* _SELECTED EXCERPT_:
Frankly, Xen's work here was not at all impressive; they just applied a fix that Intel told everone to apply. The fact that this is a differentiating thing for them to market with is an indictment of everyone who didn't apply it, and the industry conditions that led to them.

[0] In fairness, the reason we are in this mesz is that said CPU manufacturer has been releasing broken products in the name of speed themselves.

ajross · on Aug 26, 2022

> The Linux solution was broken. People knew the Linux solution was broken when it was shipped.

That is not a fair characterization. There are endless mountains of theoretical vulnerabilities[1], and no one (certainly not including Xen) tries to mitigate them all blindly. The dwm post linked in the article explicitly says he's not losing sleep over the issue. Everyone (yes, likely including Xen) believed in good faith that this was not practically exploitable.

> Frankly, Xen's work here was not at all impressive; they just applied a fix that Intel told everone to apply.

And this seems like a misunderstanding too. My gathering from the linked article is that Xen virtualized the barrier mechanism such that the job could be farmed out to guest OSes. Someone running an unpatched Linux under Xen (which is, what, 90+% of the worldwide cloud?) is still vulnerable. But "Xen" is not, which seems maybe less impactful than the marketing being presented would have you believe.

[1] Rowhammer says hi.

bonzini · on Aug 26, 2022

> Xen virtualized the barrier mechanism such that the job could be farmed out to guest OSes.

All hypervisors do that, including KVM. The difference is that because Xen has to let the guest control the speculation control MSRs, it has to read and write the MSR anyway on every guest<->host context switch. Using IBRS in Xen comes essentially for free.

Linux on the other hand does not have to access the speculation control MSR on every userspace<->kernel context switch, and doing so would have had a bigger performance impact than retpolines. Therefore it took a different approach.

Now the performance impact wasn't that bad on Skylake and it probably would have been good to use IBRS on those processors. FWIW very old versions of RHEL (6 and 7) in fact did use IBRS instead of retpoline because we had little time (there were less than two months from the time the team was put together to the time we had to have something ready to be shipped to customers) and it even took days to read people on the issue because of how secret it was. So we didn't want to put the compiler update on the critical path.

paulmd · on Aug 26, 2022

> There are endless mountains of theoretical vulnerabilities[1], and no one (certainly not including Xen) tries to mitigate them all blindly.

I mean, not nobody. That's sort of the raison d'etre of OpenBSD.

We're talking about a distro that wasn't affected by the latest round of speculation vulnerabilities in AMD's SMT implementation because as soon as they heard about Spectre/Meltdown they immediately realized that SMT was gonna be a giant pile of sidechannels and disabled it on all processors, even the ones that were believed safe at the time. They take "defensive engineering" extremely seriously and will mitigate anything that seems plausible.

That was controversial at the time (extreme performance cost! and AMD isn't affected so why do they have to suffer!?) and they ended up being right, there were more vulnerabilities to come based on SMT leaking data to the other thread.

* _STUDY QUESTIONS_:
**1.** Transcribe the part of the thread that opens with the words containing "[0] In fairness, the" and closes with "it was shipped.".
**2.** List every commenter username that appears in the thread.

* _GIVEN DATA_:
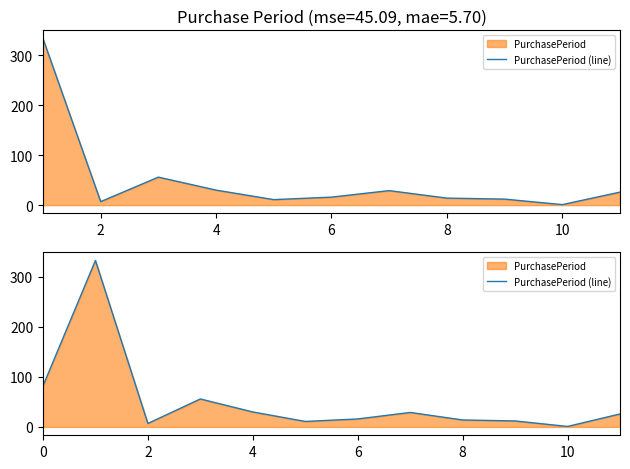

What is the difference between the maximum and minimum values?

332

* _TASK-BY-TASK OUTPUTS_:
**1.**
[0] In fairness, the reason we are in this mesz is that said CPU manufacturer has been releasing broken products in the name of speed themselves.

ajross · on Aug 26, 2022

> The Linux solution was broken. People knew the Linux solution was broken when it was shipped.

**2.** ajross, bonzini, paulmd